La rentrée vient à peine de commencer et, déjà les mêmes titres reviennent.
👉 « Les tarifs des assistantes maternelles grimpent deux à quatre fois plus vite que l’inflation. »
👉 « Combien ça coûte de faire garder son enfant ? »
👉 « Pas de place en crèche ? Recruter une nounou… »
👉 « Devra-t-on choisir entre travailler et garder ses enfants ? »
Y'en a marre 😠
Marre de voir les assistantes maternelles presque toujours présentées sous le même angle : un coût.
Marre aussi du fameux : « Pas de place en crèche ? Recruter une nounou ! »
Comme si c’était un choix par défaut ou un plan B.
Et pourtant, regardez les photos : des enfants qui jouent, des professionnelles qui sourient, des bras qui rassurent.
Il y a comme une dissonnance... vous ne trouvez pas ?
Un·e assistant·e maternel·le, ce n’est pas seulement un tarif horaire. C’est un·e professionnel·le à qui des parents confient leur enfant pendant plusieurs années, pour pouvoir concilier vie professionnelle et vie personnelle.
Rappelons aussi un fait, c’est le premier mode d'accueil formel des jeunes enfants en France et l’une des solutions les moins coûteuses pour les finances publiques, selon les travaux de l’Onape.
Alors oui, on peut parler du CMG, du reste à charge et du coût.

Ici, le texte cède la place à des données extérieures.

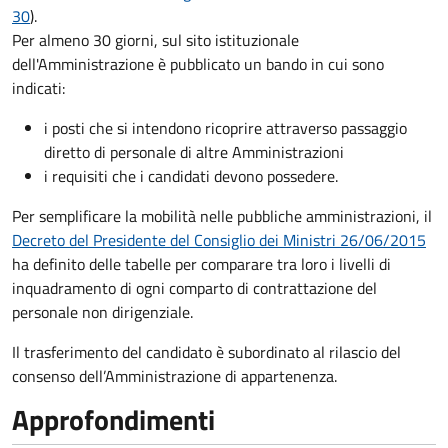
30
).
Per almeno 30 giorni, sul sito istituzionale
dell'Amministrazione è pubblicato un bando in cui sono
indicati:
i posti che si intendono ricoprire attraverso passaggio
diretto di personale di altre Amministrazioni
i requisiti che i candidati devono possedere.
Per semplificare la mobilità nelle pubbliche amministrazioni, il
Decreto del Presidente del Consiglio dei Ministri 26/06/2015
ha definito delle tabelle per comparare tra loro i livelli di
inquadramento di ogni comparto di contrattazione del
personale non dirigenziale.
Il trasferimento del candidato è subordinato al rilascio del
consenso dell’Amministrazione di appartenenza.
Approfondimenti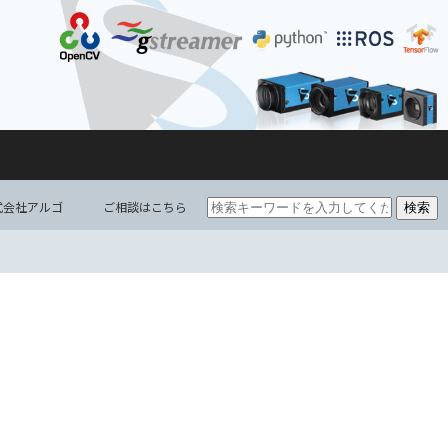
式会社アルゴ
ご相談はこちら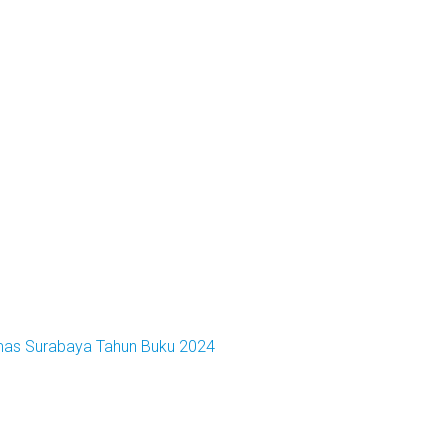
emas Surabaya Tahun Buku 2024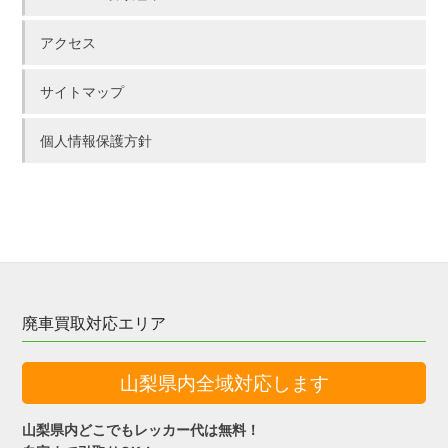
アクセス
サイトマップ
個人情報保護方針
廃車買取対応エリア
山梨県内全域対応します
山梨県内どこでもレッカー代は無料！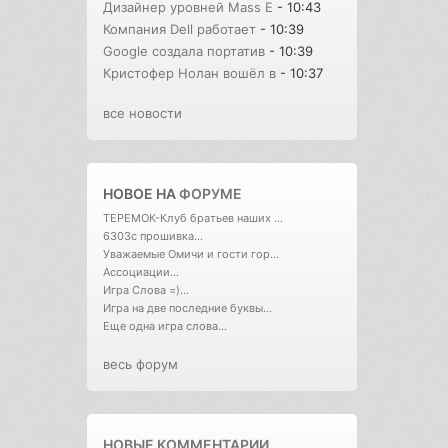
Дизайнер уровней Mass E
- 10:43
Компания Dell работает
- 10:39
Google создала портатив
- 10:39
Кристофер Нолан вошёл в
- 10:37
все новости
НОВОЕ НА
ФОРУМЕ
ТЕРЕМОК-Клуб братьев наших ...
6303с прошивка...
Уважаемые Омичи и гости гор...
Ассоциации...
Игра Слова =)...
Игра на две последние буквы...
Еще одна игра слова...
весь форум
НОВЫЕ КОММЕНТАРИИ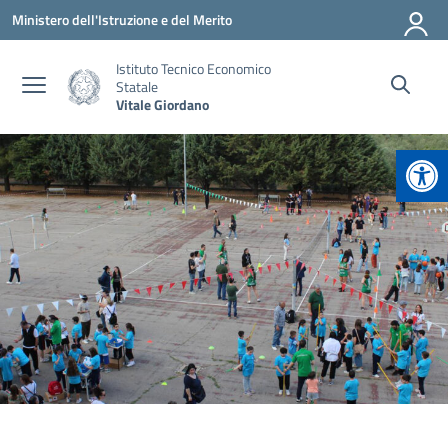
Vai ai contenuti
Vai al menu di navigazione
Vai al footer
Ministero dell'Istruzione e del Merito
Istituto Tecnico Economico
Statale
Vitale Giordano
Apr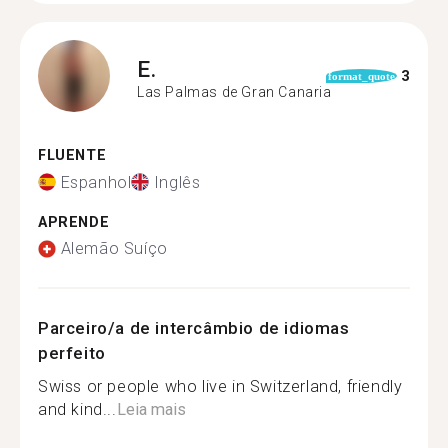
E.
3
format_quote
Las Palmas de Gran Canaria
FLUENTE
Espanhol
Inglês
APRENDE
Alemão Suíço
Parceiro/a de intercâmbio de idiomas
perfeito
Swiss or people who live in Switzerland, friendly
and kind...
Leia mais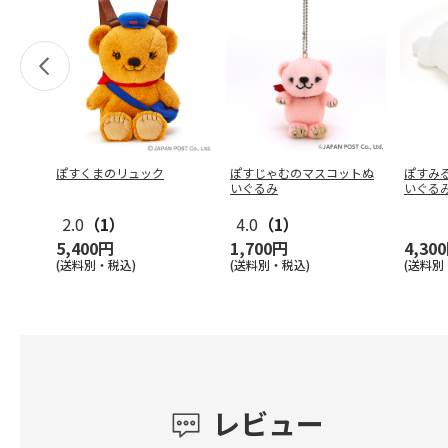
ぽすくまのリュック
ぽすじゃむのマスコットぬ
ぽすみ
いぐるみ
いぐる
2.0
（1）
4.0
（1）
5,400円
1,700円
4,30
(送料別・税込)
(送料別・税込)
(送料別
レビュー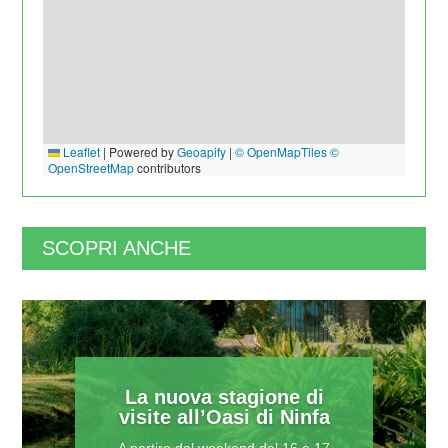
Leaflet
|
Powered by
Geoapify
|
© OpenMapTiles
©
OpenStreetMap
contributors
SCOPRI ANCHE
La nuova stagione di
visite all’Oasi di Ninfa
A partire dal weekend del 16 e 17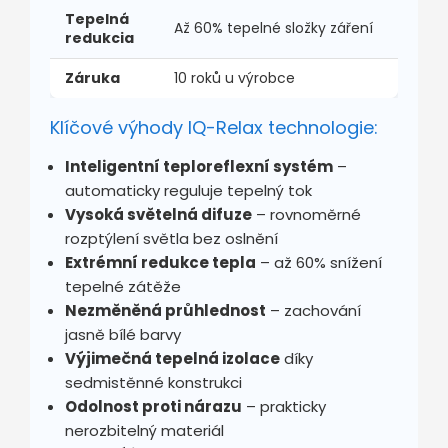
Tepelná
Až 60% tepelné složky záření
redukcia
Záruka
10 roků u výrobce
Klíčové výhody IQ-Relax technologie:
Inteligentní teploreflexní systém
–
automaticky reguluje tepelný tok
Vysoká světelná difuze
– rovnoměrné
rozptýlení světla bez oslnění
Extrémní redukce tepla
– až 60% snížení
tepelné zátěže
Nezměněná průhlednost
– zachování
jasně bílé barvy
Výjimečná tepelná izolace
díky
sedmistěnné konstrukci
Odolnost proti nárazu
– prakticky
nerozbitelný materiál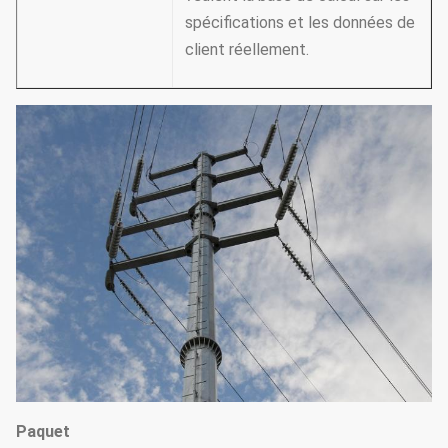
spécifications et les données de
client réellement.
Paquet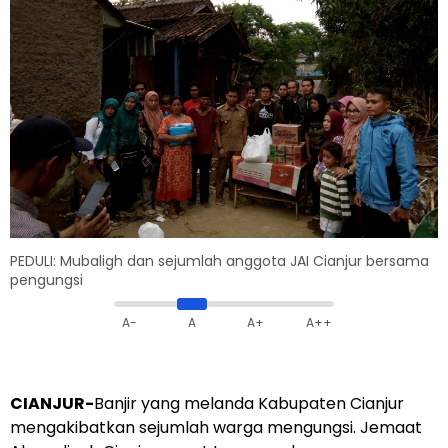
PEDULI: Mubaligh dan sejumlah anggota JAI Cianjur bersama
pengungsi
A-
A
A+
A++
CIANJUR-
Banjir yang melanda Kabupaten Cianjur
mengakibatkan sejumlah warga mengungsi. Jemaat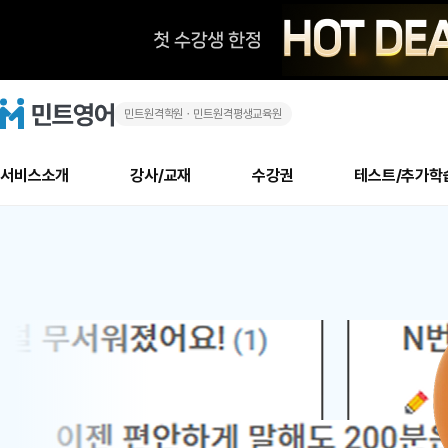
민트원격학원ㆍ민트원격평생교육원
화
민
트
영
상
어
로
서비스소개
강사/교재
수강권
테스트/추가학
고
영
메
소개
신규수강 추천
실제 회원 인터뷰
안내사항
안내사항
수업 리뷰 게시판
북미
안내사항
수업 리뷰
강사
테스트
강사
테스트
교재
테스트
NEW
어
추천
후기
뉴
최신글
새
서비스 소개
민트 최대 할인 수강권
회원공지사항
회원공지사항
얼굴철판딕테이션
만족도 최상! 해보면 
회원공지사항
얼굴철판딕
모든 강사 보기
레벨테스트 신청/결과
모든 강사 보기
모든 교재 보기
레벨테스트 
새글
새글
1
글
서비스 소개
회원공지사항
강사휴강알림
얼굴철판딕테이션
회원공지사항
얼굴철판딕
모든 강사 보기
레벨테스트 신청/결과
모든 강사 보기
모든 교재 보기
레벨테스트 
인기글
새글
신규회원 최대 할인 수강권
새
북미 수강권
전화/화상
화상
위
글
서비스 소개
강사휴강알림
얼굴철판딕테이션
강사휴강알림
얼굴철판딕
모든 강사 보기
MSET 스피킹테스트 신청/결과
모든 강사 보기
모든 교재 보기
레벨테스트 
인증글
새
|
민트 가이드
강사휴강알림
딕테이션해결사
강사휴강알림
얼굴철판딕
필리핀강사
MSET 스피킹테스트 신청/결과
모든 강사 보기
주니어과정
레벨테스트 
새글
필리핀
필리핀
글
민트 가이드
딕테이션해결사
얼굴철판딕
필리핀강사
필리핀강사
주니어과정
레벨테스트 
새글
원
민트영어의 근본! 오리지널 수강권
민트영어의 근본! 오리지널 수강
민트 가이드
딕테이션해결사
얼굴철판딕
필리핀강사
필리핀강사
주니어과정
MSET 스
어
필리핀 수강권
필리핀 수강권
전화/화상
전화/화상
무료수업 시스템
수업대본서비스
얼굴철판딕
북미강사
필리핀강사
시니어과정
MSET 스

Mais parlons aussi de ce qu’il y a derrière l'accueil : responsabilités, amplitudes horaires, formation, isolement, logement transformé… mais aussi un accueil plus individualisé, plus "flexible" et de relation avec l’enfant et ses parents.
Et je dis STOP ! Arrêtons de mélanger assistante maternelle, garde à domicile, baby-sitter et « nounou » comme s’il s’agissait du même métier. NON.
Chez Pandi Panda, les mots ont un sens : nous parlons d’assistant·e maternel·le le titre officiel.
Ce métier mérite mieux que d’être résumé à un coût, une solution de repli ou un plan B.
Pour beaucoup de familles, c’est un choix. Ça l’a été pour nous, et oui : nous défendons ce mode d’accueil.
PS : depuis la réforme du CMG de septembre 2025, les écarts de reste à charge avec les crèches PSU se sont nettement réduits.